### What to work on
Everything in the listing must be repeated exactly, apart from the images.

### Source information
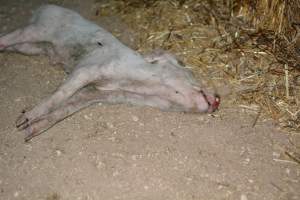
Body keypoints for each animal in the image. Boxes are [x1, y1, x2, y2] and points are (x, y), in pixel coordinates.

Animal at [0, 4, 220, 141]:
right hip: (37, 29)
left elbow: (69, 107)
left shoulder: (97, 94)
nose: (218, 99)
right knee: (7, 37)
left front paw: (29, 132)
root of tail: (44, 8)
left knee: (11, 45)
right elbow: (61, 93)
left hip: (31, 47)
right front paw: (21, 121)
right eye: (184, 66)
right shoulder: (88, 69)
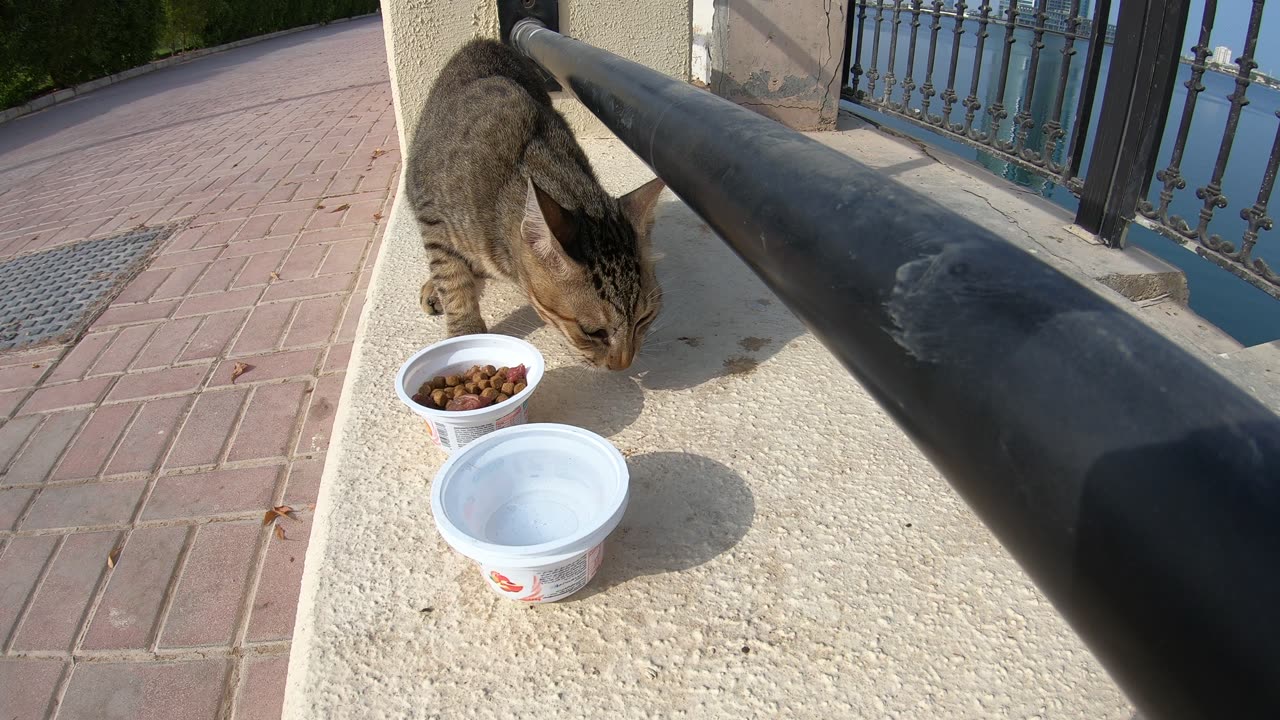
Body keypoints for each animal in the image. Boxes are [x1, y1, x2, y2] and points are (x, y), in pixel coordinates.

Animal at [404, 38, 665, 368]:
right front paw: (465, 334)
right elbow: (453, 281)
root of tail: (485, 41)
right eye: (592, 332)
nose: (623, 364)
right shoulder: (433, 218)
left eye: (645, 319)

### Exercise solution
Body keypoints for each animal in the image. Boxes are [x1, y1, x2, y2] and points are (x, y), in pixel coordinates.

Animal at [0, 4, 220, 141]:
right hip: (37, 29)
left elbow: (69, 107)
left shoulder: (97, 94)
nose: (218, 99)
right knee: (7, 37)
left front paw: (29, 132)
root of tail: (44, 8)
left knee: (11, 45)
right elbow: (61, 93)
left hip: (31, 47)
right front paw: (21, 121)
right eye: (184, 66)
right shoulder: (88, 69)
Body keypoints for each animal in the image. Boxes are [x1, y1, x2, y2] and points are (x, y), in pixel coordinates.

Animal at [404, 38, 665, 368]:
right front paw: (465, 334)
right elbow: (453, 281)
root of tail: (485, 41)
right eye: (592, 332)
nose: (623, 364)
right shoulder: (433, 218)
left eye: (645, 319)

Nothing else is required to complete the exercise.